Movie isn't anything fantastic but it does contain many many scenes of Rory Calhoun standing and walking as if his life depends on it--and given that he's being chased by North Koreans who are ready and eager to kill him at the drop of a hat--it certainly does.I can't really fault anything that happens in the film--its literally something that came on TCM when i wasn't really paying attention, looked up the synopsis of the film and who was in it and ended up watching it mainly because it looked like it was Rory Calhoun Standing and Walking The Motion Picture--which it kind of was.Would definitely recommend it to anyone who wants to see Rory Calhoun in all his standing and walking glory. (but to be honest with you i'm positive he's stood and walked in better films then this before..he must have right?)
A.C. Lyles who is primarily known as a producer of B westerns utilizing players past their prime years decided to go in for B Korean War film which combines escaping GI POWS with a good old fashioned boy and his dog story in The Young And The Brave. The results are less than gratifying.The trio of escaping GIs are Rory Calhoun, William Bendix and Robert Ivers. Bendix is really looking way too old to be a convincing combat soldier and in fact he was in his middle Fifties. A friendly Korean farmer and wife help them out which causes their deaths, but their son played by Manuel Padilla and his adopted German Shepherd dog escape with the soldiers. The kid and the dog prove most useful like Rusty and Rin Tin Tin.The location for the film looks a whole lot like many a western was shot there and I suspect A.C. Lyles went to familiar turf to shoot this film. All the players look like they've really got no conviction in this project. Maybe A.C. should have stuck to westerns.

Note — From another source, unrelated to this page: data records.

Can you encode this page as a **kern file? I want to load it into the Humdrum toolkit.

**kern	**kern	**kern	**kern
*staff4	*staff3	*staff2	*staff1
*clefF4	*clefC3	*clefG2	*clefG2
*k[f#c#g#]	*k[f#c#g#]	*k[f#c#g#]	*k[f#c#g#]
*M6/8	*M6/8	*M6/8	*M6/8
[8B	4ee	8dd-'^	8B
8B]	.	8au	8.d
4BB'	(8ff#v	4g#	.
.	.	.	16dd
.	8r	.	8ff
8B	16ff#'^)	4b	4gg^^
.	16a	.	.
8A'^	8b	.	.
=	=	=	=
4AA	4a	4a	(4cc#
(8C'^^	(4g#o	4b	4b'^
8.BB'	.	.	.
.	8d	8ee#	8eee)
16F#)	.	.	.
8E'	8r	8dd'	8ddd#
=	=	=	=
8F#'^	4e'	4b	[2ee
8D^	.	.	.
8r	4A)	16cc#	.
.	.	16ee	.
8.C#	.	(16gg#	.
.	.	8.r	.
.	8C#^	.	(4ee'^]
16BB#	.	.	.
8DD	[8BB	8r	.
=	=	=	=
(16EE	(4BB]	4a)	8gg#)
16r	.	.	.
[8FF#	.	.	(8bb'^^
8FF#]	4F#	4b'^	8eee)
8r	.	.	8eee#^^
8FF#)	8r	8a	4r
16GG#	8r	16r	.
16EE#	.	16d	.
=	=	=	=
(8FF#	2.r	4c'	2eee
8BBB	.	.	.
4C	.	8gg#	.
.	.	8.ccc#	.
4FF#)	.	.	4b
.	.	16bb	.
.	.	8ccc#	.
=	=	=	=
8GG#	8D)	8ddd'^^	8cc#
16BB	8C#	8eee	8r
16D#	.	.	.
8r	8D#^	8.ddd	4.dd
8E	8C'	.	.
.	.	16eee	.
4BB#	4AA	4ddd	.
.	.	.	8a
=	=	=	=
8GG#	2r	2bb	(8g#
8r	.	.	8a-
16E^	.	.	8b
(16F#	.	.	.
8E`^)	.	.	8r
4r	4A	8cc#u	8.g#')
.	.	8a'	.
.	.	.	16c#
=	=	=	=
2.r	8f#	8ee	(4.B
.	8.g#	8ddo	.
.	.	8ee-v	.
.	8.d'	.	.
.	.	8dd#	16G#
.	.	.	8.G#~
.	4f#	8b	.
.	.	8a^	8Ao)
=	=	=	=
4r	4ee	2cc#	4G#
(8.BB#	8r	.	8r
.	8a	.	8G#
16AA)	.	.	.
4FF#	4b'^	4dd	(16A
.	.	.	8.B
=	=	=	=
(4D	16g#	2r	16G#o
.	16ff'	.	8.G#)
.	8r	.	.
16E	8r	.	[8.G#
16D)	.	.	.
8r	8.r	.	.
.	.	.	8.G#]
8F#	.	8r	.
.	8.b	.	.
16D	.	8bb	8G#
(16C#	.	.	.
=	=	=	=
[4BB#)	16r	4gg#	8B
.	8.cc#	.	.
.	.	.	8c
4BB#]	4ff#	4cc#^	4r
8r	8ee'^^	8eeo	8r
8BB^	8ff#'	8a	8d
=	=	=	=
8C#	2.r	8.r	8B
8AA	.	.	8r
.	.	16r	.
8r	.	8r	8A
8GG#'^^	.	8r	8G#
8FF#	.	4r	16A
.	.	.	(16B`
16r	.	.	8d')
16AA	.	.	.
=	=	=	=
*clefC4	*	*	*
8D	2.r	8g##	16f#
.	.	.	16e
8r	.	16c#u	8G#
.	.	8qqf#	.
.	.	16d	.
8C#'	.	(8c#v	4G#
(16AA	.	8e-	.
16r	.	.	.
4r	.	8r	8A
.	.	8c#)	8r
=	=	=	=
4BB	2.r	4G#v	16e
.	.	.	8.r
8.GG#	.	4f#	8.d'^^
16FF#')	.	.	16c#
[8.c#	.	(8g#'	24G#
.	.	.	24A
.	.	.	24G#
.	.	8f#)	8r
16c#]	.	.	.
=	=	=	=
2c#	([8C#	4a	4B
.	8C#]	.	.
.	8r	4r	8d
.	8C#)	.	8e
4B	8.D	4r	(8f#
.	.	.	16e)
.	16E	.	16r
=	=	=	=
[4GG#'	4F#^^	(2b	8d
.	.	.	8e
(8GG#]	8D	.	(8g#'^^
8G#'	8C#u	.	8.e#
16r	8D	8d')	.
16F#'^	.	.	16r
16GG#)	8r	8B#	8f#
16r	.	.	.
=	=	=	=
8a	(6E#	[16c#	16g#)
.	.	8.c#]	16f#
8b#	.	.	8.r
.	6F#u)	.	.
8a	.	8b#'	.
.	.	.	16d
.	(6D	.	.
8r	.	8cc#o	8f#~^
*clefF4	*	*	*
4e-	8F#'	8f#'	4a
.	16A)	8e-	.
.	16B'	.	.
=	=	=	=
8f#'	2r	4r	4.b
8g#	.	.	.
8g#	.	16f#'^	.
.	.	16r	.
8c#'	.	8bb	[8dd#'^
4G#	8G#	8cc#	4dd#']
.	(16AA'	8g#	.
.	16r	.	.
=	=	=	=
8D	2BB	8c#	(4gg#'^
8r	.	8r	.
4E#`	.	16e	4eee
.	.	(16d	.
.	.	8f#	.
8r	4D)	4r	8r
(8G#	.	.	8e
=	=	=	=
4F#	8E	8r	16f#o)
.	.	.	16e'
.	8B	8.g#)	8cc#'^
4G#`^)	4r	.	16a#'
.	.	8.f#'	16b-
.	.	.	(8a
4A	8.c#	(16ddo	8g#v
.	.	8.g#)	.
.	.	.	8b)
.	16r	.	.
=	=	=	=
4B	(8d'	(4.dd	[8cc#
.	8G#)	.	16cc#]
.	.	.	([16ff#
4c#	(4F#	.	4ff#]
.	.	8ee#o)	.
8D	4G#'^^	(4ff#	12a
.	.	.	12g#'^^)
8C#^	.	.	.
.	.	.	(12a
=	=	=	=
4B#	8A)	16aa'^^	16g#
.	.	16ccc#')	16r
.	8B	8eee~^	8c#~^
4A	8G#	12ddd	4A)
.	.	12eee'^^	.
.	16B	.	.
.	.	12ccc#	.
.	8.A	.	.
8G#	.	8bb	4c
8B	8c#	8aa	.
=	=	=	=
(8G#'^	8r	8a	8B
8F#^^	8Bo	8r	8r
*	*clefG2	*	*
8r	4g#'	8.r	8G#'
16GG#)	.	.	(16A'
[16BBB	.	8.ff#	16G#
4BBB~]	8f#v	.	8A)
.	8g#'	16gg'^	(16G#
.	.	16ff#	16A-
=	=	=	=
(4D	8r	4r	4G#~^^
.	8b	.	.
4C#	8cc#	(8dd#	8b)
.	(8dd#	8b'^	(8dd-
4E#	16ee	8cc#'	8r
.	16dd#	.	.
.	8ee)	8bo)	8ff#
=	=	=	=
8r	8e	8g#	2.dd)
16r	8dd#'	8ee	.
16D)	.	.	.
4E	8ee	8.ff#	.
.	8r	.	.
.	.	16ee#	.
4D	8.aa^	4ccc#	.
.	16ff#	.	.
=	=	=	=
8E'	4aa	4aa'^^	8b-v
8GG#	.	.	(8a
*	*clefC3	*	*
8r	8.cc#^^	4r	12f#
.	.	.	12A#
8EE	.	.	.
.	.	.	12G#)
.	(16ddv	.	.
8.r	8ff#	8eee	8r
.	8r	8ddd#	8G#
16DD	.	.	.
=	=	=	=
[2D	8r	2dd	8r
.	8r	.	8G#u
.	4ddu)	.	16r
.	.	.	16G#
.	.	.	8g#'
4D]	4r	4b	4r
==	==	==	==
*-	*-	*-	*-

I didn't think this movie was that bad. The Korean War is largely forgotten so the proud vets of that war can have pride in watching this. The set and some of the script is a bit tired and worn looking but it adds to the almost camp like atmosphere, which makes this almost a late night B movie classic. Is it a sanitized version of war? Well yea but what wasn't back then? War is awful and senseless, but that doesn't mean we shouldn't pay homage to the brave men who fought for us, even in a war as unpopular as this one, or was this a "police action"? Either way 54,000 men, mostly from the US, gave their lives, knowing that and realizing this was made in a simpler time when Presidents had their sexual dalliances covered up, baseball players hit 61 homers, cleanly, and we were all glued to watching a single Astronaut go into space 15 minutes and thought that was incredible ( and it was in 1961)well then that makes this a good ole B rated memory flick to watch.
What can you say about a movie that has a Mexican playing a Korean kid, that looks as if it were shot on somebody's farm somewhere, and that dredges up every cliche out of every mediocre war movie ever made. Amazingly, this cheap junk has a pretty good cast (Rory Calhoun, William Bendix, Richard Jaekal, Richard Arlen and John Agar). However, a movie that has Calhoun yelling, "Our planes are coming in," and diving to the ground, without ever LOOKING at the sky, is pretty bad, by just about anybody's standards.